We have 5 albums from 4 different artists – nearly half of our roster is represented in this list. 2.5% of the entire list is made up of DEF artists….
#8 – Robyn: Body Talk (2010)
In 2010 Robyn announced an artistic mission – to release three mini-albums in one year, touring and recording simultaneously. The result was Body Talk, a record that encompasses several hit singles that have been a mainstay on dancefloors and radio stations across the decade. Songs like Dancing On My Own and Call Your Girlfriend are inspirational anthems of the 10s. As Pitchfork writes, “Robyn’s strength and empathy inspired a new generation of pop artists, from Carly Rae Jepsen to Perfume Genius, and the escapism her music offers is just as generous: Every song on Body Talk is an invitation to transform your own pain into triumph.”
#46 – The Knife: Shaking the Habitual (2013)
Shaking The Habitual is the fourth and final album from The Knife. First single Full of Fire was accompanied by a short film directed by Swedish queer feminist porn director Marit Östberg. The album also features tracks A Tooth For An Eye and Without You My Life Would Be Boring. Of the record, Pitchfork wrote, “Whether it’s subjecting you to pulverizing electro-punk, nauseating 19-minute ambient movements, or diseased tropical funk, Shaking the Habitual relentlessly agitates as a means to inspire resistance.”
#66 – Fever Ray: Plunge (2017)
Plunge is the second album from Fever Ray, their first in nine years following their eponymous debut. The record received huge critical acclaim for its tackling of themes of politics and sexuality. Of the record, Pitchfork wrote, “Every emotion is huge and earnest; the songs about lust have a near-apocalyptic urgency. The love songs have a frantic glee and the kink is as much about sentiment as sex. The political songs are personal (and delivered the iconic lyric “this country makes it hard to fuck!”).” Tracks from the album have since been remixed by the likes of Paula Temple, DJ Marfox, and most recently as part of a remix swap between Björk and The Knife.
#71 – Robyn: Honey (2018)
The follow up to Body Talk, Honey was eight years in the making and spanned a personal narrative of heartbreak and celebration. Working with producer Joe Mount, the pair recorded the album across Stockholm, London, Paris, New York and Ibiza. Tracks like Missing U, Honey and Ever Again have since been remixed by an array of producers including Patrick Topping, Planningtorock and Soulwax. Of the record, Pitchfork wrote, “More than any one standout song, Honey is a mood and a balm, an equilibrium as light and steady as its beachy house beats.”
#134 – M83: Hurry Up, We’re Dreaming (2011)
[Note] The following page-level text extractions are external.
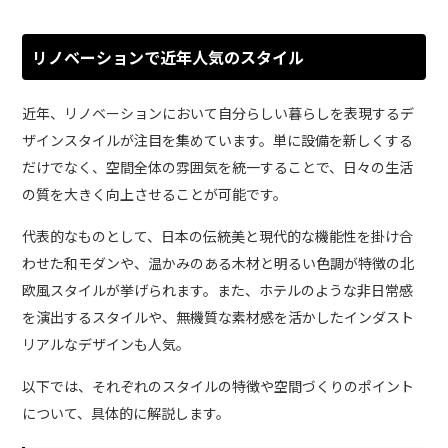
リノベーションで近年人気のスタイル
近年、リノベーションにおいて自分らしい暮らしを表現するデ
ザインスタイルが注目を集めています。単に設備を新しくする
だけでなく、空間全体の雰囲気を統一することで、日々の生活
の質を大きく向上させることが可能です。
代表的なものとして、日本の伝統美と現代的な機能性を掛け合
わせた和モダンや、温かみのある木材と明るい色調が特徴の北
欧風スタイルが挙げられます。また、ホテルのような非日常感
を演出するスタイルや、無機質な素材感を活かしたインダスト
リアルなデザインも人気。
以下では、それぞれのスタイルの特徴や空間づくりのポイント
について、具体的に解説します。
The sixth studio album from M83 was inspired by Anthony’s move from Paris to Los Angeles. Featuring tracks like Midnight City, Reunion and Wait. The album was nominated for Best Alternative Music Album at the 2013 Grammy Awards. Of the album, Pitchfork wrote, “These songs are steeped in a kind of magical realism stemming from the intensity of adolescent emotions, full of heart-on-sleeve choruses, slap-bass funk, vintage synth swells, and a desire for home or love or something just out of reach.”